WHAT IS EXPECTED
Reproduce every line of the material below verbatim, leaving out the pictures.

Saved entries
══════
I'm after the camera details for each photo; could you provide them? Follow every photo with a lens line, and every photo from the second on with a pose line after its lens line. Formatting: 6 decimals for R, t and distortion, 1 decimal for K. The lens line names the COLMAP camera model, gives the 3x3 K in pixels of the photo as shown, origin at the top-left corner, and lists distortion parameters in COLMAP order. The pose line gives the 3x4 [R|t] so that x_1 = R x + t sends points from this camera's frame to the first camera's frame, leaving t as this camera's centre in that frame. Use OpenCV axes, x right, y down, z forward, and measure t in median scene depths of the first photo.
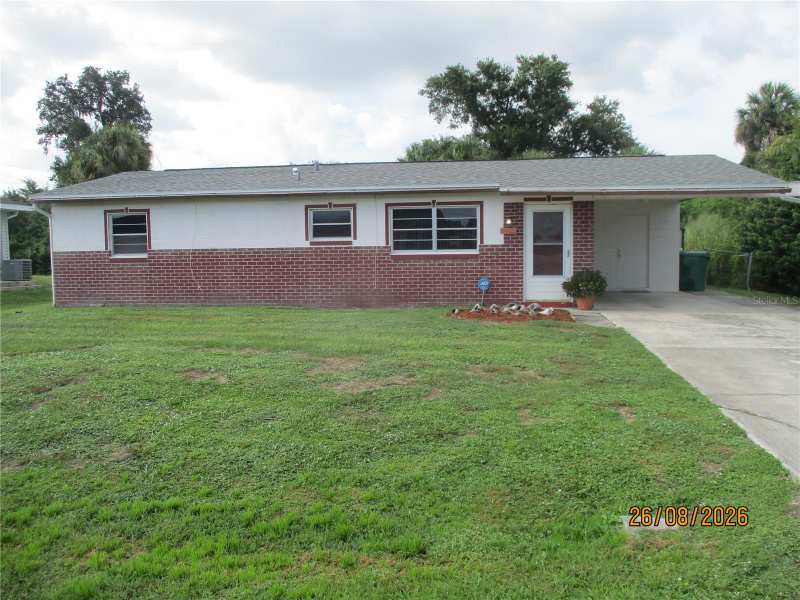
lens RADIAL K [[675.2, 0, 400.0], [0, 675.2, 300.0], [0, 0, 1]] dist [-0.030758, 0.009186]
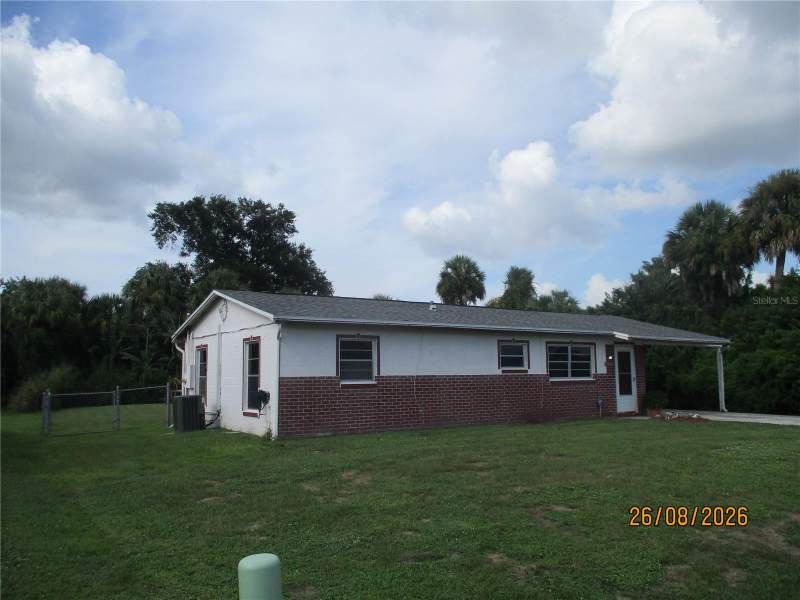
lens RADIAL K [[675.2, 0, 400.0], [0, 675.2, 300.0], [0, 0, 1]] dist [-0.030758, 0.009186]
pose [[0.743640, 0.080847, 0.663674, -0.357280], [0.047017, 0.983880, -0.172536, -0.003378], [-0.666925, 0.159509, 0.727852, 0.074093]]
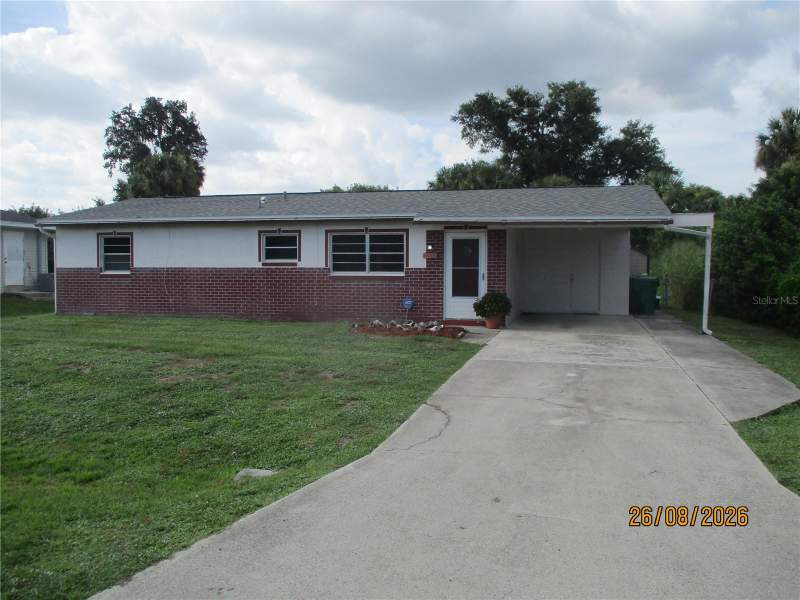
lens RADIAL K [[675.2, 0, 400.0], [0, 675.2, 300.0], [0, 0, 1]] dist [-0.030758, 0.009186]
pose [[0.993447, 0.021200, -0.112314, 0.075282], [-0.024296, 0.999360, -0.026268, 0.000250], [0.111685, 0.028824, 0.993326, -0.034054]]
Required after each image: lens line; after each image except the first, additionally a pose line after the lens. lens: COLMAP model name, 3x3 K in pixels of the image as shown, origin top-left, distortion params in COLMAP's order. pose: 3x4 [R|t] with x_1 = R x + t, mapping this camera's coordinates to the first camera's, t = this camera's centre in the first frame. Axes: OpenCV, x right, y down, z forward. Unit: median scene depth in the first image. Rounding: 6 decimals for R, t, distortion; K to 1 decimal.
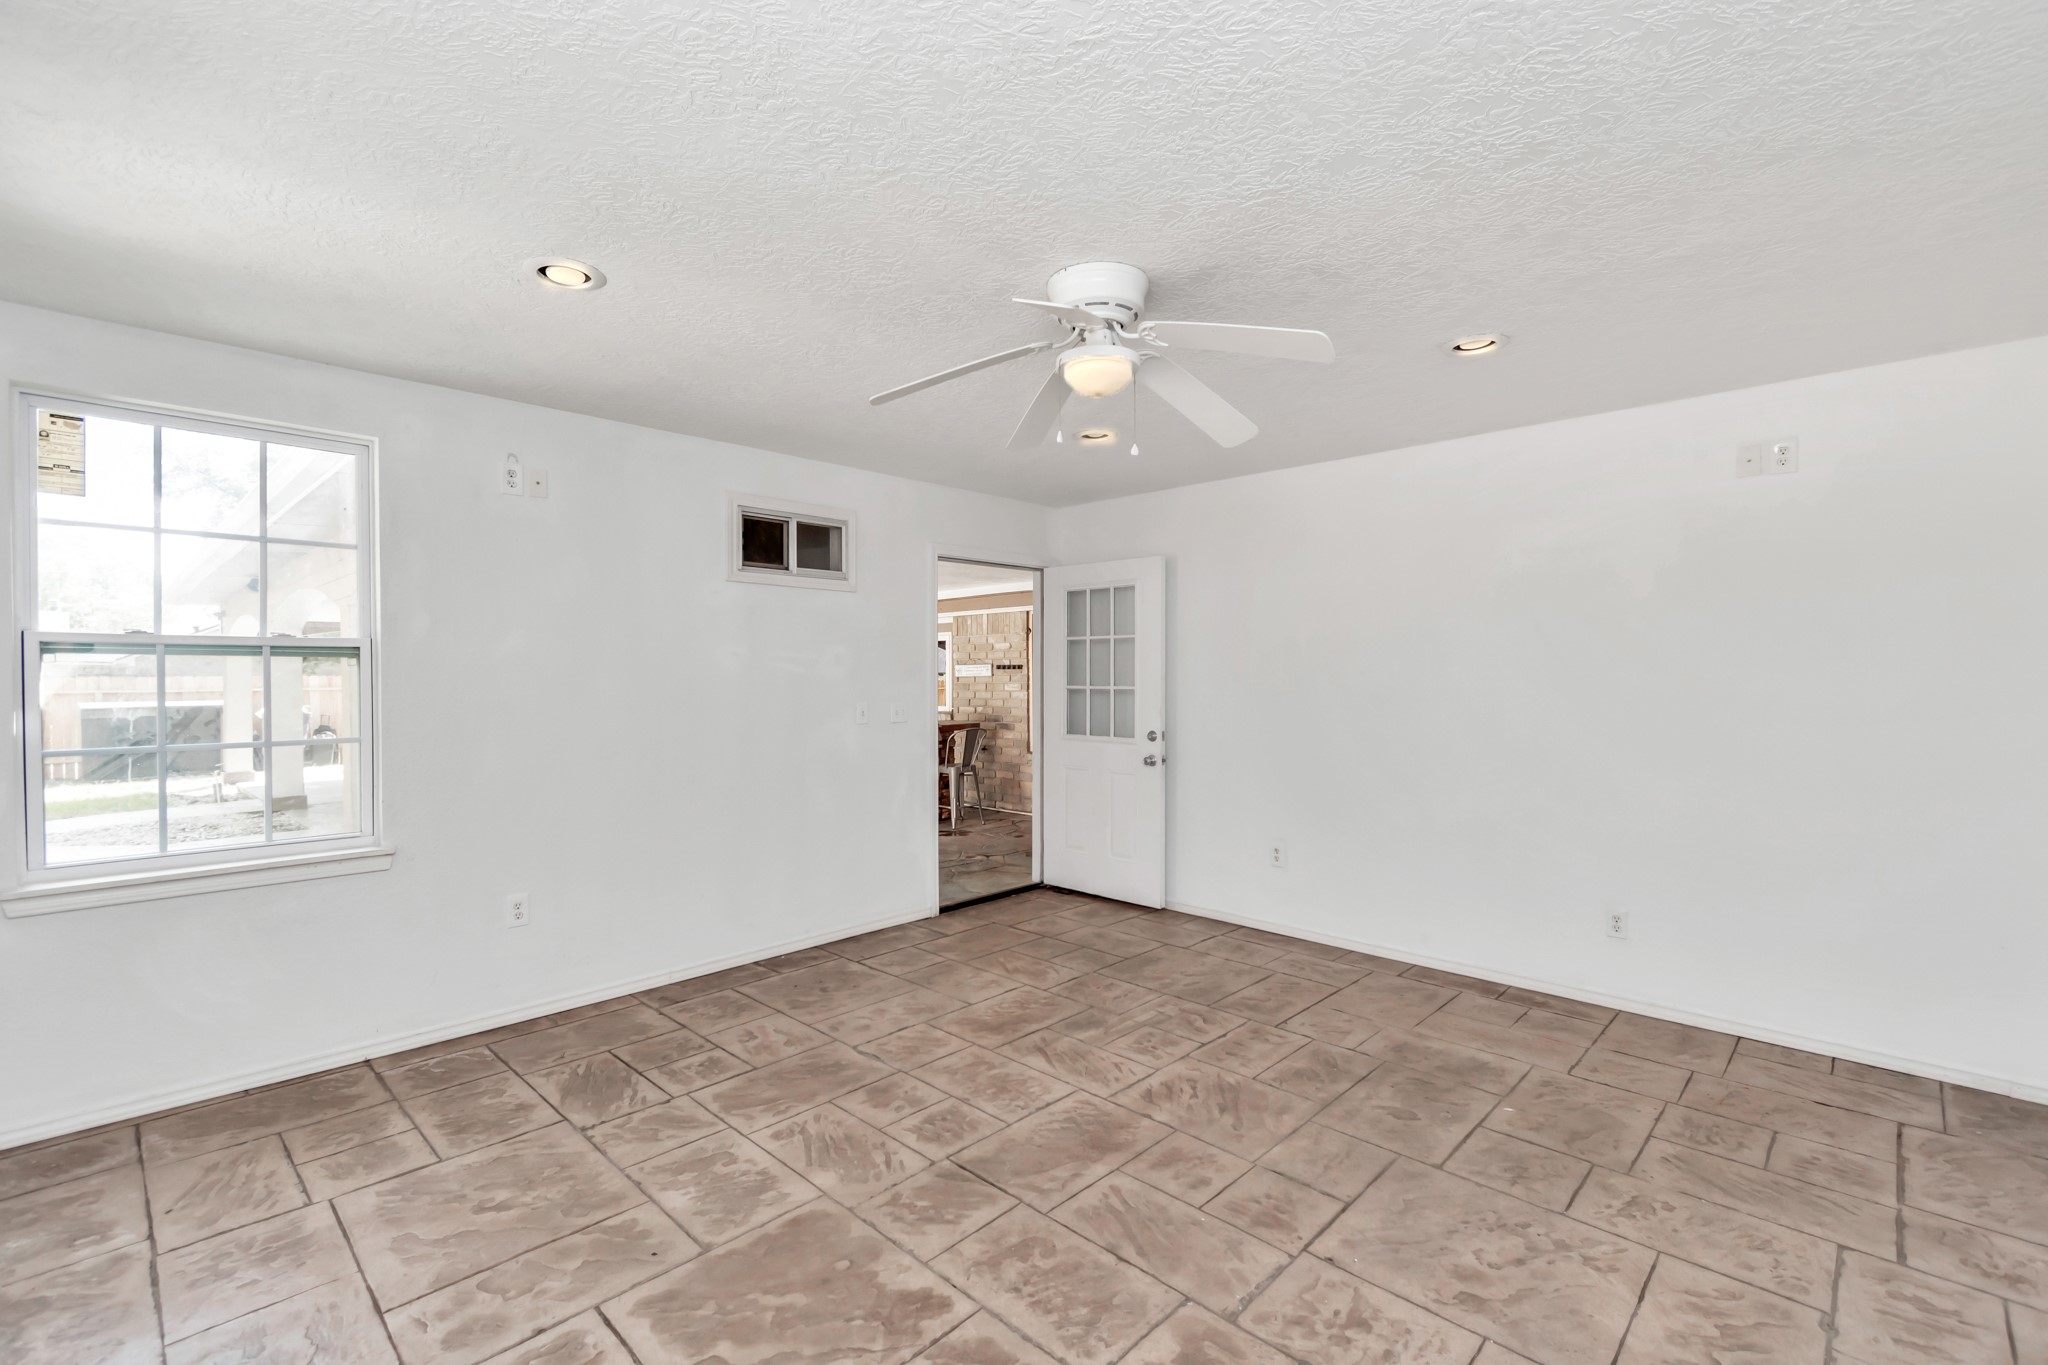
══════
ANSWER TO THIS EXERCISE
I'm after the camera details for each photo; could you provide them? Follow every photo with a lens line, and every photo from the second on with a pose line after its lens line. Formatting: 6 decimals for R, t and distortion, 1 decimal for K. The lens line names the COLMAP camera model, gives the 3x3 K in pixels of the photo as shown, origin at the top-left corner, and lists distortion parameters in COLMAP order. The pose line gives the 3x4 [R|t] so that x_1 = R x + t sends points from this camera's frame to the first camera's frame, leaving t as this camera's centre in that frame. Use OpenCV axes, x right, y down, z forward, and measure t in median scene depths of the first photo.
lens RADIAL K [[675.2, 0, 400.0], [0, 675.2, 300.0], [0, 0, 1]] dist [-0.030758, 0.009186]
lens RADIAL K [[675.2, 0, 400.0], [0, 675.2, 300.0], [0, 0, 1]] dist [-0.030758, 0.009186]
pose [[0.743640, 0.080847, 0.663674, -0.357280], [0.047017, 0.983880, -0.172536, -0.003378], [-0.666925, 0.159509, 0.727852, 0.074093]]
lens RADIAL K [[675.2, 0, 400.0], [0, 675.2, 300.0], [0, 0, 1]] dist [-0.030758, 0.009186]
pose [[0.993447, 0.021200, -0.112314, 0.075282], [-0.024296, 0.999360, -0.026268, 0.000250], [0.111685, 0.028824, 0.993326, -0.034054]]
Required after each image: lens line; after each image except the first, additionally a pose line after the lens. lens: COLMAP model name, 3x3 K in pixels of the image as shown, origin top-left, distortion params in COLMAP's order. pose: 3x4 [R|t] with x_1 = R x + t, mapping this camera's coordinates to the first camera's, t = this camera's centre in the first frame. Axes: OpenCV, x right, y down, z forward. Unit: median scene depth in the first image. Rounding: 6 decimals for R, t, distortion; K to 1 decimal.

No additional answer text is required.